> _EXERCISE DETAILS_:
Each line from the one containing "Plaintiffs in this" to the end of the entries is to be repeated exactly, and no other line.

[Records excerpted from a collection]

***

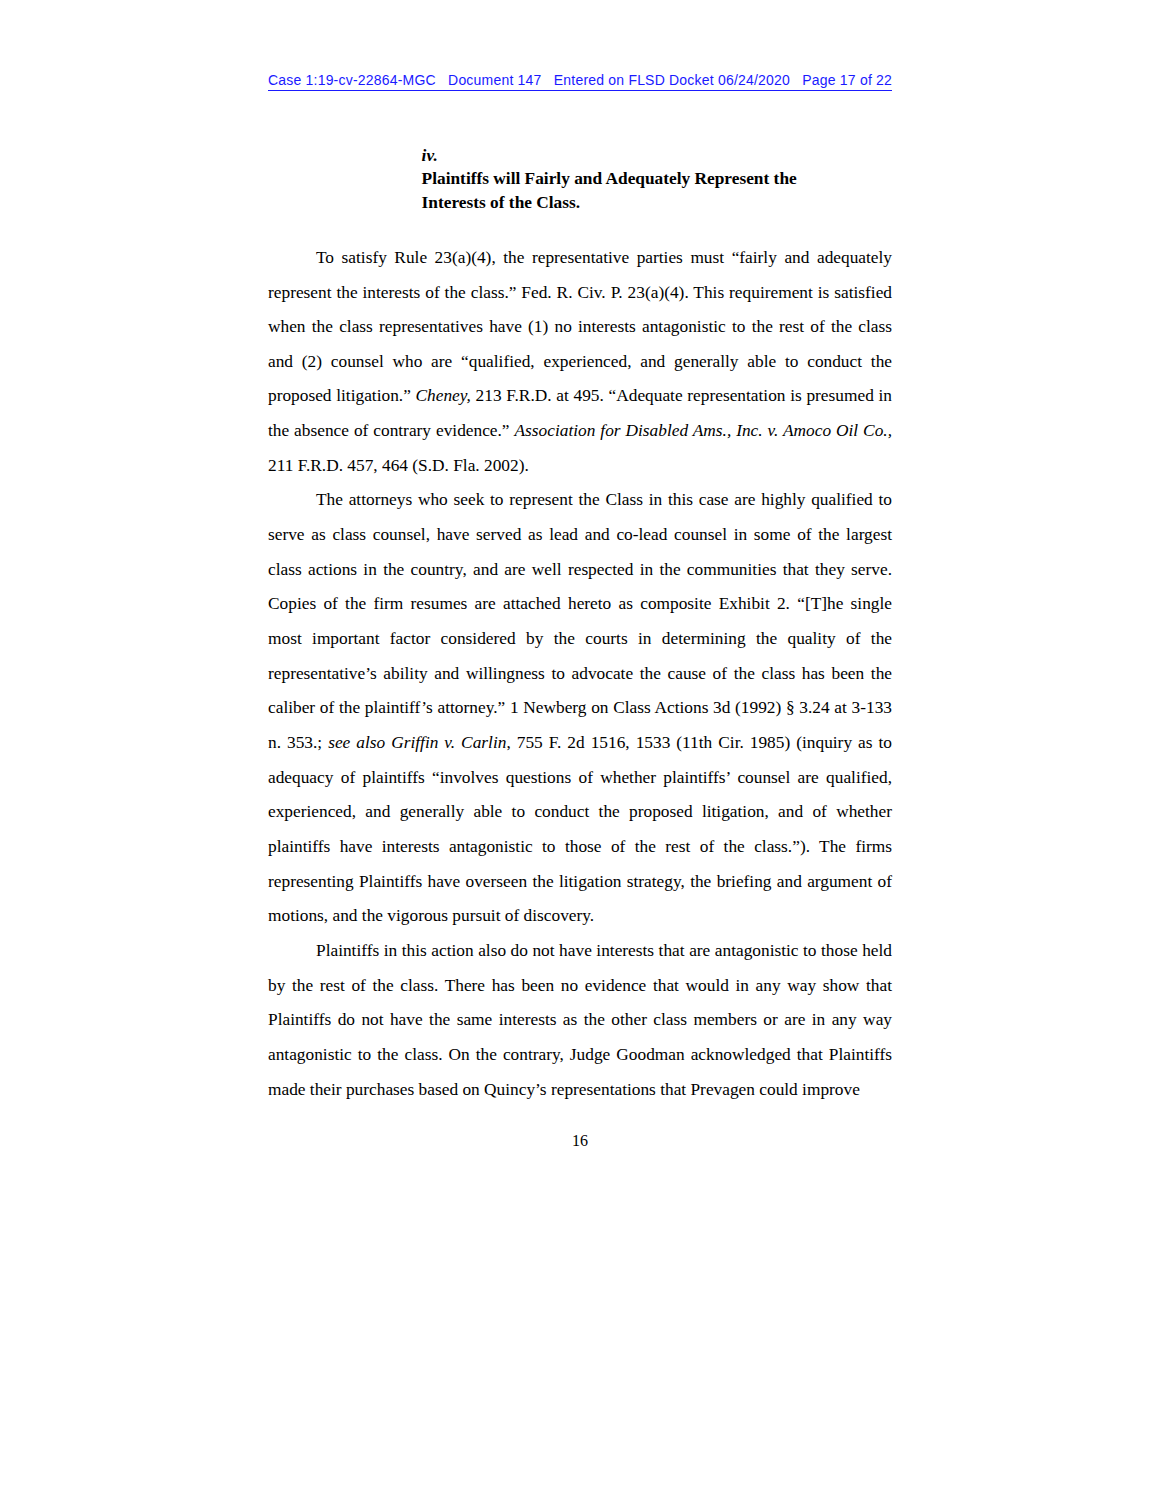Case 1:19-cv-22864-MGC Document 147 Entered on FLSD Docket 06/24/2020 Page 17 of 22
iv. Plaintiffs will Fairly and Adequately Represent the Interests of the Class.
To satisfy Rule 23(a)(4), the representative parties must “fairly and adequately represent the interests of the class.” Fed. R. Civ. P. 23(a)(4). This requirement is satisfied when the class representatives have (1) no interests antagonistic to the rest of the class and (2) counsel who are “qualified, experienced, and generally able to conduct the proposed litigation.” Cheney, 213 F.R.D. at 495. “Adequate representation is presumed in the absence of contrary evidence.” Association for Disabled Ams., Inc. v. Amoco Oil Co., 211 F.R.D. 457, 464 (S.D. Fla. 2002).
The attorneys who seek to represent the Class in this case are highly qualified to serve as class counsel, have served as lead and co-lead counsel in some of the largest class actions in the country, and are well respected in the communities that they serve. Copies of the firm resumes are attached hereto as composite Exhibit 2. “[T]he single most important factor considered by the courts in determining the quality of the representative’s ability and willingness to advocate the cause of the class has been the caliber of the plaintiff’s attorney.” 1 Newberg on Class Actions 3d (1992) § 3.24 at 3-133 n. 353.; see also Griffin v. Carlin, 755 F. 2d 1516, 1533 (11th Cir. 1985) (inquiry as to adequacy of plaintiffs “involves questions of whether plaintiffs’ counsel are qualified, experienced, and generally able to conduct the proposed litigation, and of whether plaintiffs have interests antagonistic to those of the rest of the class.”). The firms representing Plaintiffs have overseen the litigation strategy, the briefing and argument of motions, and the vigorous pursuit of discovery.
Plaintiffs in this action also do not have interests that are antagonistic to those held by the rest of the class. There has been no evidence that would in any way show that Plaintiffs do not have the same interests as the other class members or are in any way antagonistic to the class. On the contrary, Judge Goodman acknowledged that Plaintiffs made their purchases based on Quincy’s representations that Prevagen could improve
16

***

> _ANSWER SECTION_:
Plaintiffs in this action also do not have interests that are antagonistic to those held by the rest of the class. There has been no evidence that would in any way show that Plaintiffs do not have the same interests as the other class members or are in any way antagonistic to the class. On the contrary, Judge Goodman acknowledged that Plaintiffs made their purchases based on Quincy’s representations that Prevagen could improve
16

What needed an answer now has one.